The lawyer for the American parents of Max Shatto, the adopted Russian boy whose death early this year caused an international dispute, says his clients knew "almost nothing" about the child's psychological problems when they took custody of him.
Michael J. Brown told RFE/RL that Laura and Alan Shatto were given little information about their son's condition when they adopted him from an orphanage in Russia's Pskov region in late 2012.
He also said his clients had not been informed of the "extreme possibility that Max had fetal alcohol syndrome."
The child's biological mother, Yulia Kuzmina, lost custody of Max and his half-brother in 2011 due to alcohol addiction.
The Pechora orphanage in Russia could not immediately be reached for comment.
Jennifer Lanter, a spokesperson for the Gladney Center, which facilitated the adoption, told RFE/RL, "In our experience working with adoptions from Russia, as well as other countries, orphanages often do not or are not able to provide a lot of information about the child's social and psychological history.
"We recommend all of our families contact an international pediatrician to get their initial assessment of the child's health based on their medical file," she said.
Three-year-old Max Shatto, born Maksim Kuzmin, died in January after he was found unresponsive near play equipment outside his family's Texas home. Doctors ruled that the death was "accidental" and caused by blunt trauma to the abdomen that lacerated an artery.
They said the cause of death fit into the boy's pattern of hurting himself, behavior brought on by psychological problems.
An interview with Laura Shatto included in her son's autopsy report paints a picture of a child with severe psychological disturbances. His behavior allegedly included banging his head on hard surfaces, clawing at himself, throwing himself to the ground, and holding his breath until he passed out.
The report also states that the child's pediatrician prescribed Risperidone, an antipsychotic drug, but that Laura Shatto stopped administering the medication over fear of its side effects.
Max Shatto's death caused an outcry in Russia after officials accused his adoptive mother of murder.
Officials also cited the case as justification for Moscow's ban on U.S. adoptions of Russian children, which went into effect at the start of 2013. The ban was instituted in part as retaliation for U.S. human rights sanctions against Russian officials.
Texas authorities have said they will not file charges against Max Shatto's adoptive parents, a decision that Russia has criticized.

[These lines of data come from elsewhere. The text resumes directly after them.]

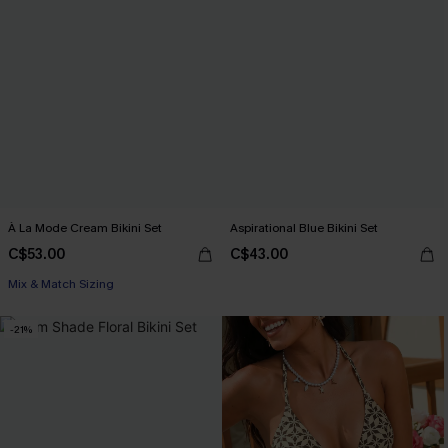
À La Mode Cream Bikini Set
Aspirational Blue Bikini Set
C$53.00
C$43.00
Mix & Match Sizing
-21%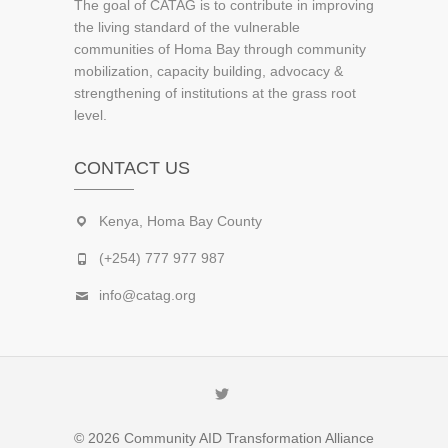
The goal of CATAG is to contribute in improving
the living standard of the vulnerable
communities of Homa Bay through community
mobilization, capacity building, advocacy &
strengthening of institutions at the grass root
level.
CONTACT US
Kenya, Homa Bay County
(+254) 777 977 987
info@catag.org
Twitter
© 2026
Community AID Transformation Alliance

On April 3, the Russian Foreign Ministry's commissioner for human rights, democracy, and rule of law, Konstantin Dolgov, cited "inconsistencies" in the official account of the child's history with the Shattos. He said those inconsistences raise "serious questions about the integrity of the investigation."
Russian lawmakers have also demanded the return of Max Shatto's 2-year-old half-brother, Kristopher, born Kirill, who was also adopted by the Shatto family.
Dolgov said the doubts raised by Max Shatto's death provide a "more than solid foundation" for those demands.
Brown, the Shattos' lawyer, told RFE/RL that Laura Shatto's full access to Kristopher was restored last week. It had been restricted amid an investigation by Texas's Department of Family and Protective Services.
"Laura is completely free from any supervision by [Child Protective Services] or anyone else with respect to Kristopher," he said.
"She's very relieved that this is all over and she's real positive about getting back with Kristopher at home and going forward. They're going to be, I think, very devoted parents."
Brown described Kristopher Shatto as a "strong-looking, healthy kid who has never been a problem."
The Department of Family and Protective Services said it could not comment on Laura Shatto's access to Kristopher because its investigation has not concluded.